### Problem to solve
Every entry below, first to last, should be restated word for word.

### Data supplied
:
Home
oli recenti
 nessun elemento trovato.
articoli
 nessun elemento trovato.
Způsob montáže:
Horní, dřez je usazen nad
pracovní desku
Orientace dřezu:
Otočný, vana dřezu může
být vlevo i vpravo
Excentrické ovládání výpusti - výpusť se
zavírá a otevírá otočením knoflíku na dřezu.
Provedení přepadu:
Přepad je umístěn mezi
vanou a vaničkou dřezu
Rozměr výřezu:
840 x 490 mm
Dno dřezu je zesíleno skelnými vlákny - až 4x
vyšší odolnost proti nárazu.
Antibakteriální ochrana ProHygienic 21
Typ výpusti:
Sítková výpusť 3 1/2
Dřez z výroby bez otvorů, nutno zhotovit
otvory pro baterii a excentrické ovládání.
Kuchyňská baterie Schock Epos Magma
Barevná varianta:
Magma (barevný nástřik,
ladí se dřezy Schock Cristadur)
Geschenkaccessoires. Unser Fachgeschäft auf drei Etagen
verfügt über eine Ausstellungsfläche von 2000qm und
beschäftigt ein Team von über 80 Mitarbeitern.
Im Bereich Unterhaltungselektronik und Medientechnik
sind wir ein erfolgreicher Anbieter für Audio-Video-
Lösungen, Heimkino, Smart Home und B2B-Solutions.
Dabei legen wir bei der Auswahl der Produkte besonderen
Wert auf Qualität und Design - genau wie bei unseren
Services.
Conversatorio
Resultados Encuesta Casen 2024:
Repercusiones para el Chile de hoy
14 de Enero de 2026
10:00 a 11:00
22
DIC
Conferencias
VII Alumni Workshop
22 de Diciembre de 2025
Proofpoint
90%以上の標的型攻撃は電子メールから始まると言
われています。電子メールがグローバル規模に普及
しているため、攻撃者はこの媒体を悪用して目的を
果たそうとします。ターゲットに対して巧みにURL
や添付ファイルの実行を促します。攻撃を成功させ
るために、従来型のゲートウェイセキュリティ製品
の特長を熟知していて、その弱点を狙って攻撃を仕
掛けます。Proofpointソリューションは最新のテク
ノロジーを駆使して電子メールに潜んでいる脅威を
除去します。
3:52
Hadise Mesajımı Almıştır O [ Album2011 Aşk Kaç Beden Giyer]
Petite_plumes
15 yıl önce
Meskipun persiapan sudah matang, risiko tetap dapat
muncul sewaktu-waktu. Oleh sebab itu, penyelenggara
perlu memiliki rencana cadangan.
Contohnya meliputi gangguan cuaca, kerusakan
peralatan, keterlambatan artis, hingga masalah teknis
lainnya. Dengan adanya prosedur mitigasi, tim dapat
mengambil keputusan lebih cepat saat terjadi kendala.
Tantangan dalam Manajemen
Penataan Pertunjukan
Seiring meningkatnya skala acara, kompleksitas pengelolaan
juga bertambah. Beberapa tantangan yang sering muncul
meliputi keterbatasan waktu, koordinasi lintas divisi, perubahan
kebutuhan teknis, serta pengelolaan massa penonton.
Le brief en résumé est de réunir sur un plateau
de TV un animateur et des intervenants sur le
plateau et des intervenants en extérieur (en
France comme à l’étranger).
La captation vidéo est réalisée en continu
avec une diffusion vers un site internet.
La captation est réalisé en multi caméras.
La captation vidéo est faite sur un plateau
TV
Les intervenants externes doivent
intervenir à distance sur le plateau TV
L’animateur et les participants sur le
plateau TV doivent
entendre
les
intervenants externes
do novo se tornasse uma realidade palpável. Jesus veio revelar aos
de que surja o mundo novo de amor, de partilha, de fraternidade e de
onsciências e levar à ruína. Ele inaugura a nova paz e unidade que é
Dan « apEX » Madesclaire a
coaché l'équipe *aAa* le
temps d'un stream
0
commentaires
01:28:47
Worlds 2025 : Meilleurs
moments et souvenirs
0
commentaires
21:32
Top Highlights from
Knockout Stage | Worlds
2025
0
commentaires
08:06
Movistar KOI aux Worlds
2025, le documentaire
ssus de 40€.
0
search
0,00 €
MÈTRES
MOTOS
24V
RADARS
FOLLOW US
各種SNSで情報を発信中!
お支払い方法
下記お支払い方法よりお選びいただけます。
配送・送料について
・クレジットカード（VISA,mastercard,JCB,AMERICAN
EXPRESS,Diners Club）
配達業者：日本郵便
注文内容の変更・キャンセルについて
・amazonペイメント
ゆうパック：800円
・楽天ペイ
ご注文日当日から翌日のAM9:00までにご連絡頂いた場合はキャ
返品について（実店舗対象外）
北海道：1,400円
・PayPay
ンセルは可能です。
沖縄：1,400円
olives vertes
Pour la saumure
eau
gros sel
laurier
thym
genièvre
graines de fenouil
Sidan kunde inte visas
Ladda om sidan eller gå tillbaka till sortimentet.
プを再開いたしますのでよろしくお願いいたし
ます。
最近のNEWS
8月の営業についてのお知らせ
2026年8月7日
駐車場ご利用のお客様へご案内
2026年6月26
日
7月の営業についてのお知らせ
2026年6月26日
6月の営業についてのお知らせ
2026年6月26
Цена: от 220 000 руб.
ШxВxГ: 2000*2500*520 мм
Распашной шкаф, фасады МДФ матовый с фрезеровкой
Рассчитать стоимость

### Answer space
:
Home
oli recenti
 nessun elemento trovato.
articoli
 nessun elemento trovato.
Způsob montáže:
Horní, dřez je usazen nad
pracovní desku
Orientace dřezu:
Otočný, vana dřezu může
být vlevo i vpravo
Excentrické ovládání výpusti - výpusť se
zavírá a otevírá otočením knoflíku na dřezu.
Provedení přepadu:
Přepad je umístěn mezi
vanou a vaničkou dřezu
Rozměr výřezu:
840 x 490 mm
Dno dřezu je zesíleno skelnými vlákny - až 4x
vyšší odolnost proti nárazu.
Antibakteriální ochrana ProHygienic 21
Typ výpusti:
Sítková výpusť 3 1/2
Dřez z výroby bez otvorů, nutno zhotovit
otvory pro baterii a excentrické ovládání.
Kuchyňská baterie Schock Epos Magma
Barevná varianta:
Magma (barevný nástřik,
ladí se dřezy Schock Cristadur)
Geschenkaccessoires. Unser Fachgeschäft auf drei Etagen
verfügt über eine Ausstellungsfläche von 2000qm und
beschäftigt ein Team von über 80 Mitarbeitern.
Im Bereich Unterhaltungselektronik und Medientechnik
sind wir ein erfolgreicher Anbieter für Audio-Video-
Lösungen, Heimkino, Smart Home und B2B-Solutions.
Dabei legen wir bei der Auswahl der Produkte besonderen
Wert auf Qualität und Design - genau wie bei unseren
Services.
Conversatorio
Resultados Encuesta Casen 2024:
Repercusiones para el Chile de hoy
14 de Enero de 2026
10:00 a 11:00
22
DIC
Conferencias
VII Alumni Workshop
22 de Diciembre de 2025
Proofpoint
90%以上の標的型攻撃は電子メールから始まると言
われています。電子メールがグローバル規模に普及
しているため、攻撃者はこの媒体を悪用して目的を
果たそうとします。ターゲットに対して巧みにURL
や添付ファイルの実行を促します。攻撃を成功させ
るために、従来型のゲートウェイセキュリティ製品
の特長を熟知していて、その弱点を狙って攻撃を仕
掛けます。Proofpointソリューションは最新のテク
ノロジーを駆使して電子メールに潜んでいる脅威を
除去します。
3:52
Hadise Mesajımı Almıştır O [ Album2011 Aşk Kaç Beden Giyer]
Petite_plumes
15 yıl önce
Meskipun persiapan sudah matang, risiko tetap dapat
muncul sewaktu-waktu. Oleh sebab itu, penyelenggara
perlu memiliki rencana cadangan.
Contohnya meliputi gangguan cuaca, kerusakan
peralatan, keterlambatan artis, hingga masalah teknis
lainnya. Dengan adanya prosedur mitigasi, tim dapat
mengambil keputusan lebih cepat saat terjadi kendala.
Tantangan dalam Manajemen
Penataan Pertunjukan
Seiring meningkatnya skala acara, kompleksitas pengelolaan
juga bertambah. Beberapa tantangan yang sering muncul
meliputi keterbatasan waktu, koordinasi lintas divisi, perubahan
kebutuhan teknis, serta pengelolaan massa penonton.
Le brief en résumé est de réunir sur un plateau
de TV un animateur et des intervenants sur le
plateau et des intervenants en extérieur (en
France comme à l’étranger).
La captation vidéo est réalisée en continu
avec une diffusion vers un site internet.
La captation est réalisé en multi caméras.
La captation vidéo est faite sur un plateau
TV
Les intervenants externes doivent
intervenir à distance sur le plateau TV
L’animateur et les participants sur le
plateau TV doivent
entendre
les
intervenants externes
do novo se tornasse uma realidade palpável. Jesus veio revelar aos
de que surja o mundo novo de amor, de partilha, de fraternidade e de
onsciências e levar à ruína. Ele inaugura a nova paz e unidade que é
Dan « apEX » Madesclaire a
coaché l'équipe *aAa* le
temps d'un stream
0
commentaires
01:28:47
Worlds 2025 : Meilleurs
moments et souvenirs
0
commentaires
21:32
Top Highlights from
Knockout Stage | Worlds
2025
0
commentaires
08:06
Movistar KOI aux Worlds
2025, le documentaire
ssus de 40€.
0
search
0,00 €
MÈTRES
MOTOS
24V
RADARS
FOLLOW US
各種SNSで情報を発信中!
お支払い方法
下記お支払い方法よりお選びいただけます。
配送・送料について
・クレジットカード（VISA,mastercard,JCB,AMERICAN
EXPRESS,Diners Club）
配達業者：日本郵便
注文内容の変更・キャンセルについて
・amazonペイメント
ゆうパック：800円
・楽天ペイ
ご注文日当日から翌日のAM9:00までにご連絡頂いた場合はキャ
返品について（実店舗対象外）
北海道：1,400円
・PayPay
ンセルは可能です。
沖縄：1,400円
olives vertes
Pour la saumure
eau
gros sel
laurier
thym
genièvre
graines de fenouil
Sidan kunde inte visas
Ladda om sidan eller gå tillbaka till sortimentet.
プを再開いたしますのでよろしくお願いいたし
ます。
最近のNEWS
8月の営業についてのお知らせ
2026年8月7日
駐車場ご利用のお客様へご案内
2026年6月26
日
7月の営業についてのお知らせ
2026年6月26日
6月の営業についてのお知らせ
2026年6月26
Цена: от 220 000 руб.
ШxВxГ: 2000*2500*520 мм
Распашной шкаф, фасады МДФ матовый с фрезеровкой
Рассчитать стоимость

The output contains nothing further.